As shown by a recent study comparing different HIV tests, the fourth-generation laboratory tests used in clinics detect almost 100% of infections and have short window periods. However, the OraQuick test that has been licensed for home testing in the United States is less accurate when used with a sample of oral fluid – it misses around one-in-ten infections and has a longer window period (up to twelve weeks).
The modelling compared the outcomes if people switched from testing in a clinic to testing at home with OraQuick. The same results would not necessarily apply if a more sensitive home test were available. Nor would they apply if home sampling was used in combination with a more sensitive test – as is the case with the Terrence Higgins Trust postal test scheme, using a test with a window period of four weeks. Another UK home sampling project, Dean Street at Home is offering a fingerprick blood test with a window period of four weeks or an oral fluid test with a window period of 14 weeks.
The modelling study found that OraQuick’s longer window period could mean that people with recent HIV infection remain undiagnosed.
This would be particularly likely to occur if a person who already tests every six months switched from testing in a clinic to using a home test. If this person had HIV, it is highly likely that he or she would have a recent infection – one which the home test might miss.

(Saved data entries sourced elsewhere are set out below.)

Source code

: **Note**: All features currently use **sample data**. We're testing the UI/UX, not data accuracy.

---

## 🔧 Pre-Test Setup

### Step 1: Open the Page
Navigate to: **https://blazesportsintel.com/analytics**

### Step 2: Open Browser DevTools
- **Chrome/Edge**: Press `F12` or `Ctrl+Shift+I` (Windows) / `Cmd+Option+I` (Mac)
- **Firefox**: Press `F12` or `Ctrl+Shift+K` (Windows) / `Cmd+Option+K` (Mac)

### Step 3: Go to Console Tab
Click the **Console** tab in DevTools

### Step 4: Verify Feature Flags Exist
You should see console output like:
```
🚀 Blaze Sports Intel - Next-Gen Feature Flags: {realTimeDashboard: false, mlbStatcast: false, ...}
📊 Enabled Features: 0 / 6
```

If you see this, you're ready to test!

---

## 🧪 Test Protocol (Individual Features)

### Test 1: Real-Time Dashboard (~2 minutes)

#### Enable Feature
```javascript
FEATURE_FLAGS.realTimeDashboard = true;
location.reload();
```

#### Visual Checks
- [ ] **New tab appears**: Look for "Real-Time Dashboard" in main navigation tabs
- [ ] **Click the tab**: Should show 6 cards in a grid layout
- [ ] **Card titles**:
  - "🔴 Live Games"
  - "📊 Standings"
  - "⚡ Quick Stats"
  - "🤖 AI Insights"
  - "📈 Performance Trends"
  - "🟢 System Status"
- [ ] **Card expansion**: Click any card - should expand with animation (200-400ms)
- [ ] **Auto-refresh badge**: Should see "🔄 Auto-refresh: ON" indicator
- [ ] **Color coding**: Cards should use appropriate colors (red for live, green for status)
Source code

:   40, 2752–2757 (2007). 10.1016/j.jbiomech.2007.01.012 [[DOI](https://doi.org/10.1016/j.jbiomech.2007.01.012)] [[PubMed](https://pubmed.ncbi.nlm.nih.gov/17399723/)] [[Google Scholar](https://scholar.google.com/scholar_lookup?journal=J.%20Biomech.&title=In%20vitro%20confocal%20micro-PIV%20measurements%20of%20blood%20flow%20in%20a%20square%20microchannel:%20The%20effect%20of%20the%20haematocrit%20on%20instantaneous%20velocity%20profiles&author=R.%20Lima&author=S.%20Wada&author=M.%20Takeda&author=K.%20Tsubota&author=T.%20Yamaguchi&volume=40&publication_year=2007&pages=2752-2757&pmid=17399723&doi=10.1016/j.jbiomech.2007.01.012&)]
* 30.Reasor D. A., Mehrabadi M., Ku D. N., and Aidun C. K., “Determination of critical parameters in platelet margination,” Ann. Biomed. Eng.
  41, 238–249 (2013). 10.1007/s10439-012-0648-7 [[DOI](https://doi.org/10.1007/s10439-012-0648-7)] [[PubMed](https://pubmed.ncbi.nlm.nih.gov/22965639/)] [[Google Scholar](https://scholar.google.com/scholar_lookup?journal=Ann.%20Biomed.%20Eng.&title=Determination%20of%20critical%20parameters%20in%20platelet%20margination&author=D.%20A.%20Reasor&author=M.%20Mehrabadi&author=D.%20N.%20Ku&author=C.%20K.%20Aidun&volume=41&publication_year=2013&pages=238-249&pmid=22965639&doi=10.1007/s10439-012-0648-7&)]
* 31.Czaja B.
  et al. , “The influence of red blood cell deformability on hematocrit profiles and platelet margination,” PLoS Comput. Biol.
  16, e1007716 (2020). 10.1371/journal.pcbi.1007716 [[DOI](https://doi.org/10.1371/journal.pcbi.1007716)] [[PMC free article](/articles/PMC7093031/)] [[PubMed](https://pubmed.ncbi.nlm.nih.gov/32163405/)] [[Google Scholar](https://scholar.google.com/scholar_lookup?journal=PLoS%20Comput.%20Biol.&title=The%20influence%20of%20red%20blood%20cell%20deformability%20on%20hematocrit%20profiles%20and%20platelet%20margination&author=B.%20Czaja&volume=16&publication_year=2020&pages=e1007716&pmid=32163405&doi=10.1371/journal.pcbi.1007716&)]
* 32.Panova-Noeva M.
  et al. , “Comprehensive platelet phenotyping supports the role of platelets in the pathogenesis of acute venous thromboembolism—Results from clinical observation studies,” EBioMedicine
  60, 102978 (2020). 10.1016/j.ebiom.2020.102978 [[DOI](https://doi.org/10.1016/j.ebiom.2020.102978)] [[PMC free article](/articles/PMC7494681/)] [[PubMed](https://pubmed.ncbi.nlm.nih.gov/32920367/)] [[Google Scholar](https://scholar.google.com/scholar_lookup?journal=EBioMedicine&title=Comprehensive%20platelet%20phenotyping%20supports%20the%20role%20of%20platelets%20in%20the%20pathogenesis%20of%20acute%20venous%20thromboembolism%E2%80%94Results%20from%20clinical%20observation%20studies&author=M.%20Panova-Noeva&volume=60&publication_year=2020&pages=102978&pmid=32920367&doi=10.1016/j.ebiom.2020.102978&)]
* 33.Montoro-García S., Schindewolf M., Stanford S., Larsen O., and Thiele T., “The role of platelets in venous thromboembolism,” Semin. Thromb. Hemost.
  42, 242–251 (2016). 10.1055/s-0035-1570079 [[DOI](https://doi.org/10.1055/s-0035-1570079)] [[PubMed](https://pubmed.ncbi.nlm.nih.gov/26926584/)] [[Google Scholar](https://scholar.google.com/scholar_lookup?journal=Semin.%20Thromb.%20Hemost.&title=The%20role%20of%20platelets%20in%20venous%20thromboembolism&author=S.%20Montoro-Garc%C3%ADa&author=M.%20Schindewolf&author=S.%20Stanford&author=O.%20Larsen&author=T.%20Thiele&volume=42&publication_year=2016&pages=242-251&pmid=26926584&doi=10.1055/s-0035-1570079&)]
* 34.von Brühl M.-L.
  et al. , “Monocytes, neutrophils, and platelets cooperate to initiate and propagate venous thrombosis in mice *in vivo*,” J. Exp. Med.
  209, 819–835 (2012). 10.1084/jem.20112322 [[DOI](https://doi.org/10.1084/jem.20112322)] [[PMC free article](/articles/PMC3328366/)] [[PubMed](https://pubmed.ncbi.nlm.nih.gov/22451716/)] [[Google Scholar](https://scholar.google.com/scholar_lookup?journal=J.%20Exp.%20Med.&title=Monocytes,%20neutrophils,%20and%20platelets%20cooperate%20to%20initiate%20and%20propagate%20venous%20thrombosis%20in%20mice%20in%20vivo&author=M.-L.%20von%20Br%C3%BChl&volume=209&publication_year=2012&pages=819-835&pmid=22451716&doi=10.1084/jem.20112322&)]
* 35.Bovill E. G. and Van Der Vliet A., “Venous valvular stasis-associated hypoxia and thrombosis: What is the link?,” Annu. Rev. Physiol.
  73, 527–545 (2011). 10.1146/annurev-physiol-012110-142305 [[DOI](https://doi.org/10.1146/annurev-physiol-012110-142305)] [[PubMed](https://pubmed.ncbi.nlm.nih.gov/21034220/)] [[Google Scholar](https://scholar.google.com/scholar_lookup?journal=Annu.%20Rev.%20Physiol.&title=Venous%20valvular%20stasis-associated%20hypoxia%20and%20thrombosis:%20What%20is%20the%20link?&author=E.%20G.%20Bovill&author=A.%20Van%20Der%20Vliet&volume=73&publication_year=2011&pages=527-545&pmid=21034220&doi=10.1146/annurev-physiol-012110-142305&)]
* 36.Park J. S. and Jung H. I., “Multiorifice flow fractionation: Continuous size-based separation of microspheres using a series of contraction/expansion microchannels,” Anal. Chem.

In contrast, if home testing was mostly used by people who tested less frequently (for example, every few years) or previously did not test at all, it is more likely that they would have had HIV for longer. Self tests are able to detect most of these infections.
Also, if home testing leads to people testing more often or to avoiding unprotected sex with individuals of a different HIV status, it could help lower prevalence.
While home sampling projects are already provided in the UK, home testing will become legal in April. This study highlights the importance of the technical specifications of the tests used and also of the frequency with which people test. At the moment we cannot know who will use home tests and whether their use will supplement or replace other HIV and STI screening practices.
While it can be hoped that home testing will help reduce the number of people with undiagnosed HIV and lead to fewer infections, this model shows that in certain circumstances it could have a negative effect.